*** KUTIPAN DOKUMEN

NEGARA HUKUM DALAM PERSPEKTIF
FIKIH SIYASAH (Nomokrasi Islam)
Diajukan untuk memenuhi salah satu tugas
Mata Kuliah: Fikih Siyasah
Dosen Pembina : Drs. Surya Sukti, MA
Oleh
AHMAD
ZARKASI
NIM.
100 211 0339
YAKIN SOLEH
NIM. 100 211 0333
SEKOLAH TINGGI AGAMA ISLAM NEGERI PALANGKA RAYA
JURUSAN SYARI’AH
PROGRAM STUDI AL AHWAL ASY SYAKHSHIYYAH
TAHUN 1434
H / 2013 M
BAB I
PENDAHULUAN
A.
Latar Belakang
Mengingat syariat tidak menyediakan aturan baku tentang sistem politik dan
pemerintahan, maka umat Islam harus berusaha mengeluarkan nilai-nilai hukum
yang terkandung dalam syariat sehingga dapat ditemukan rumusan yang paling
mungkin untuk menerjemahkan nilia-nilai tersebut ke dalam kehidupan berbangsa
dan bernegara.
Tak dapat dipungkiri bahwa Islam dan Politik memiliki hubungan yang erat
satu sama lain yang tidak dapat terpisahkan. Fakta tersebut juga didukung oleh
kenyataan sejarah bahwa berkembangnya Islam terkait dengan persoalan politik.
Pendirian negara Madinah yang dilakukan oleh Nabi Muhammad Saw dilanjutkan
dengan sistem khalifah Utsmaniyah yang runtuh tahun 1912 adalah fakta sejarah
yang tidak bisa terbantahkan.

******
*** DAFTAR BARIS

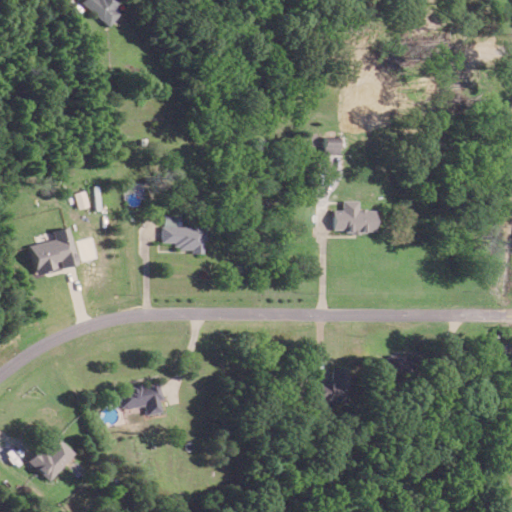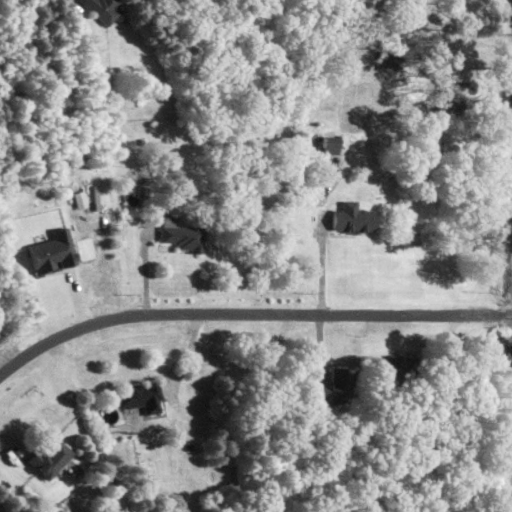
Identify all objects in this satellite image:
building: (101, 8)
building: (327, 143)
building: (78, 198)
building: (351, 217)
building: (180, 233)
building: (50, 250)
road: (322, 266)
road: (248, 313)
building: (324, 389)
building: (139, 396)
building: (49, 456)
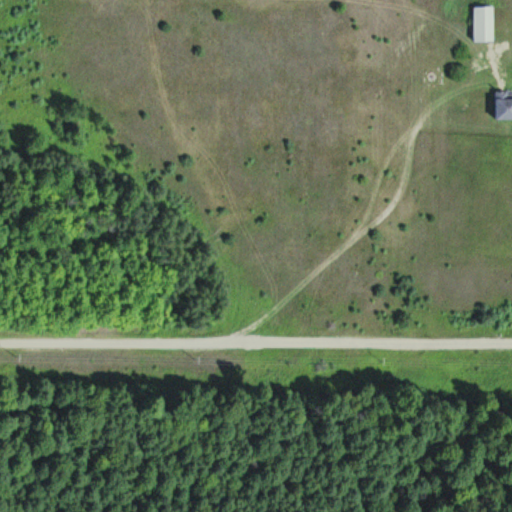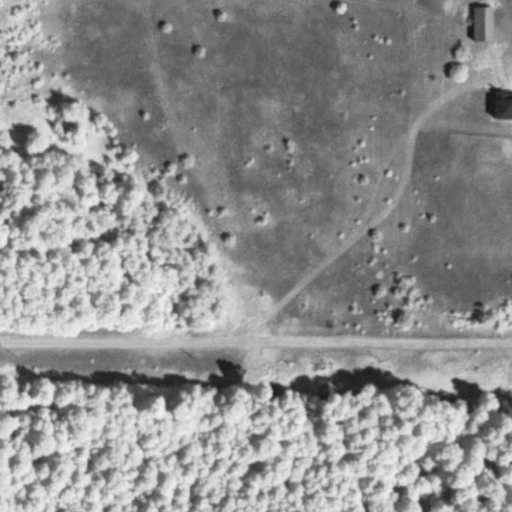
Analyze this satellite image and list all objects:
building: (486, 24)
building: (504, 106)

******
*** DAFTAR BARIS

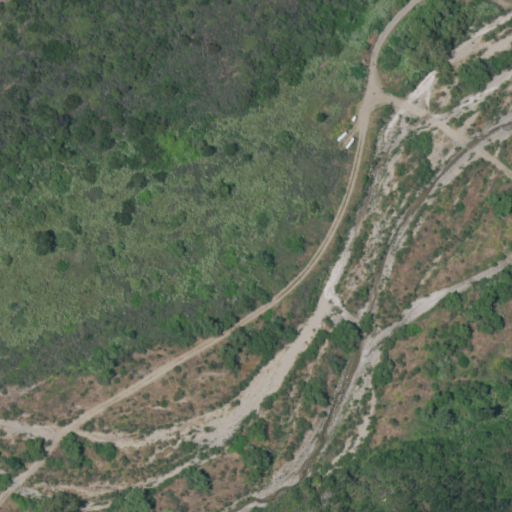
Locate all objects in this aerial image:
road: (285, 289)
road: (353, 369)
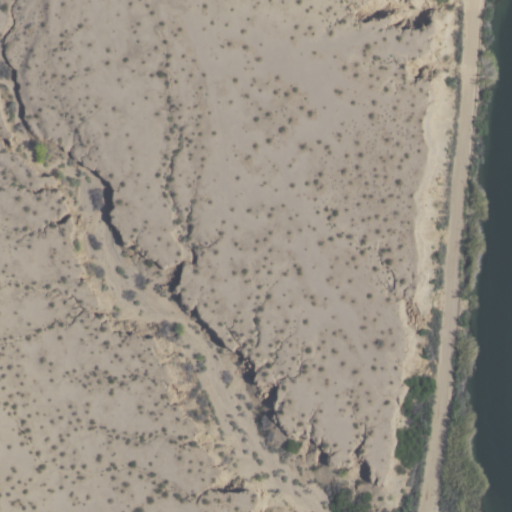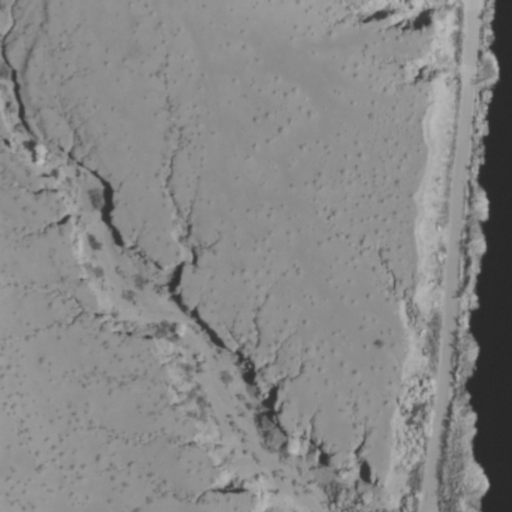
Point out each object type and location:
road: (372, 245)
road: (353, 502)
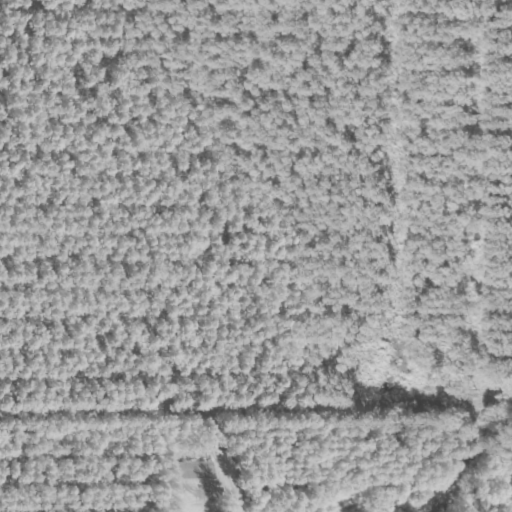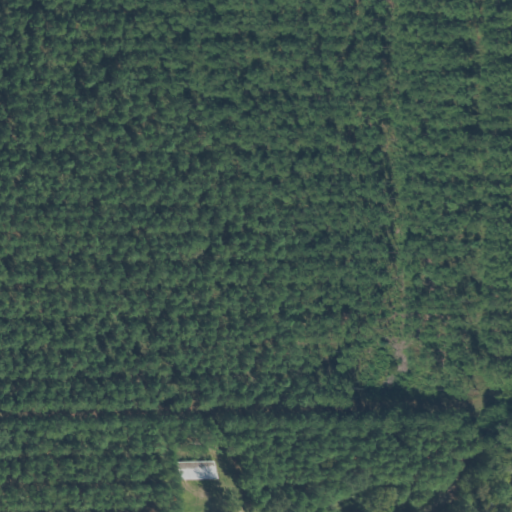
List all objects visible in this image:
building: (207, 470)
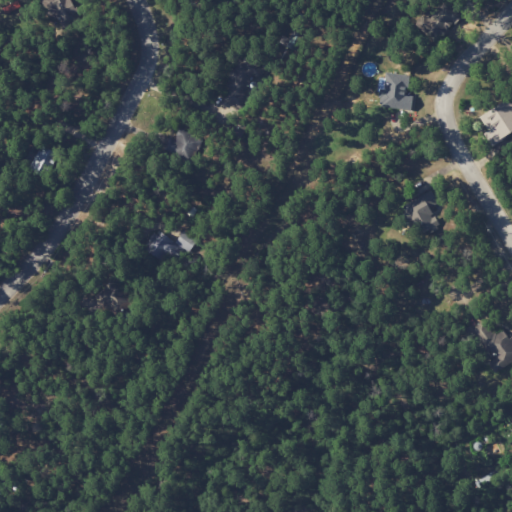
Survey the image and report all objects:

******

SOAL
Dalam kutipan dokumen tentang negara hukum menurut fikih siyasah, siapa dosen pembina mata kuliahnya? Baris-baris di atas diambil dari sumber yang berbeda.

JAWABAN LATIHAN INI
Drs. Surya Sukti, MA.